“Seize on him, furies! take him to your torments!—
With that, methought, a legion of foul fiends
Environ’d me, and howled in mine ears"

Such hideous cries! that with the very noise I made, I prevented poor Mr. Montenero from hearing the answer to some historic question he was asking. Berenice’s eye warned me to lower my voice, and I believe I should have been quiet, but that unluckily, Mowbray set me off in another direction, by reminding me of the tapestry-chamber and Sir Josseline. I remember covering my face with both my hands, and shuddering with horror.

Mr. Montenero asked, “What of the tapestry-chamber?”

And immediately recollecting that I should not, to him, and before his daughter, describe the Jew, who had committed a deed without a name, I with much embarrassment said, that “it was nothing of any consequence—it was something I could not explain.”

I left it to Mowbray’s superior presence of mind, and better address, to account for it, and I went on with Berenice. Whenever my imagination was warmed, verses poured in upon my memory, and often without much apparent connexion with what went before. I recollected at this moment the passage in Akenside’s “Pleasures of the Imagination” describing the early delight the imagination takes in horrors:—the children closing round the village matron, who suspends the infant audience with her tales breathing astonishment; and I recited all I recollected of

“Evil spirits! of the deathbed call
Of him who robb’d the widow, and devour’d
The orphan’s portion—of unquiet souls
Ris’n from the grave, to ease the heavy guilt
Of deeds in life conceal’d—of shapes that walk
At dead of night, and clank their chains, and wave
The torch of Hell around the murderer’s bed!”

Mowbray and Mr.

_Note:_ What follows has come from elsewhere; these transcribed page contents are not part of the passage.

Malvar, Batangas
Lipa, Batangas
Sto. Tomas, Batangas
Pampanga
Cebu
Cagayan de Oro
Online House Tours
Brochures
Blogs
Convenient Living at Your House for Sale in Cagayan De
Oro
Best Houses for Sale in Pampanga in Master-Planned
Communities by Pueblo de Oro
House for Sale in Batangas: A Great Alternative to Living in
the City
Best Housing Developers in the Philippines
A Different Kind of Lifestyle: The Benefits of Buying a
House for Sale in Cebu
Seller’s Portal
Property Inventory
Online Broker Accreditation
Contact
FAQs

Montenero, who had stayed behind us a few minutes, came up just as I was, with much emphasis and gesticulation,

“Waving the torch of Hell."

I am sure I must have been a most ridiculous figure. I saw Mowbray on the brink of laughter; but Mr. Montenero looked so grave, that he fixed all my attention. I suddenly stopped.

“We were talking of ‘The Pleasures of Imagination,’” said Berenice to her father. “Mr. Harrington is a great admirer of Akenside.”